Another point urged in behalf of appellant is that an objection was sustained by the court to this question, which was propounded to one of appellee’s witnesses, viz.:

“ Q. Isn’t it true that you were running a gambling house over your saloon ? ”

A reference to the bill of exceptions shows that the witness answered the question notwithstanding the ruling of the court. That answer stands as a part of the record now before this court. No error is here apparent.

*683It is submitted by counsel for appellant, in concluding their brief, that the evidence shows that Stone was at least as much to blame as appellant’s motorman, and that therefore the judgment ought to be reversed without a remanding order.”

Counsel for appellee, in their argument filed in this court, say: “We concede here, as we did at the trial, that the negligence of Stone, if any, must be attributed to appellee.” We therefore give no consideration to that question.

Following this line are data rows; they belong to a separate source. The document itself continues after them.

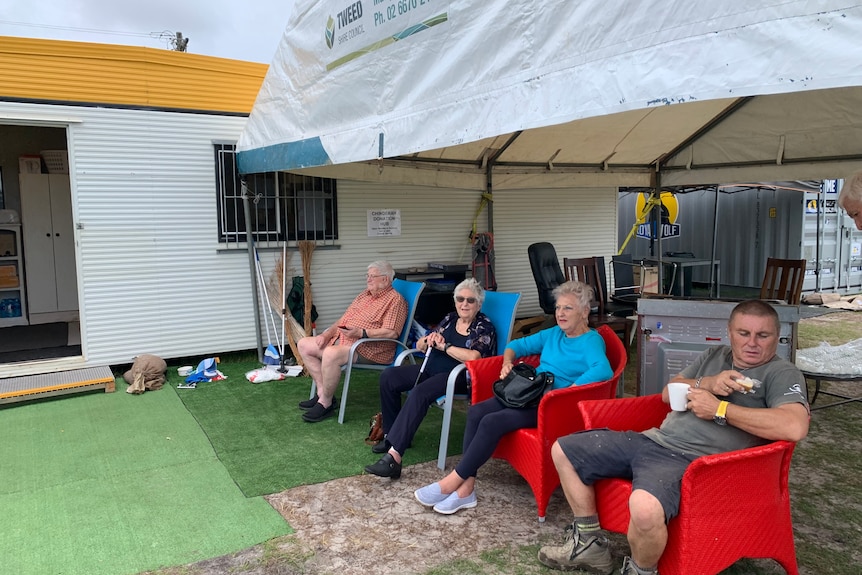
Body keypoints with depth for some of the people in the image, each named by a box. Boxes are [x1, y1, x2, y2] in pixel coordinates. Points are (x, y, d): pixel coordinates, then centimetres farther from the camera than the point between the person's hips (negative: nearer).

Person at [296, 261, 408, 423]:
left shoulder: (395, 300, -8)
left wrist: (361, 333, -25)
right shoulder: (365, 294, 20)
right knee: (304, 345, 4)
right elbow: (344, 318, 21)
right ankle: (322, 392, 2)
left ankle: (325, 403, -18)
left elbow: (391, 332, -19)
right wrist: (328, 333, 5)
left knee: (331, 354, -36)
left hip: (369, 348, -10)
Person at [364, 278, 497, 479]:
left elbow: (473, 356, -25)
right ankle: (391, 435, 2)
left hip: (459, 376, -8)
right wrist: (429, 340, -8)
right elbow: (420, 345, 16)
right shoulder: (450, 319, 13)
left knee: (420, 393, -34)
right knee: (389, 376, -9)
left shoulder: (484, 327, -6)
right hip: (432, 369, 8)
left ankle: (394, 456, -40)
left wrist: (443, 345, -14)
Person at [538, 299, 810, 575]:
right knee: (563, 449, 7)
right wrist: (708, 383, -6)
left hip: (690, 460, -8)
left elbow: (795, 427, -22)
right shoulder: (714, 354, 17)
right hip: (653, 439, 8)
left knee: (645, 508, -40)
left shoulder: (782, 373, -4)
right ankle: (590, 544, 18)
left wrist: (719, 409, -17)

Every one of the twenty instructions asked by appellant was given without modification, except the first one, which was a peremptory order to the jury to find the defendant not guilty, and which was refused. By these instructions given to the jury, the question of negligence by Stone, if any, was fully presented to the jury.

As to what Stone did or did not do, there is no conflict in the testimony pointed out to us, and we have noticed none. As to whether, upon a conceded or undisputed state of facts, the question of whether such facts constitute contributory negligence is one of law for the court, or of fact for the jury, there may be some doubt. That must depend very largely upon the facts and circumstances of each particular case. Wabash By. Co. v. Brown, 152 Ill. 484, 488; C. & E. I. R. R. Co. v. Driscoll, 176 Ill. 330, 335; C. & A. R. R. Co. v. Swan, 176 Ill. 424, 429.

A majority of this court are of opinion that this question,, as well as all other questions now before us, was fully and fairly submitted to the jury, and that its finding should not be disturbed.

The judgment of the Circuit Court is affirmed.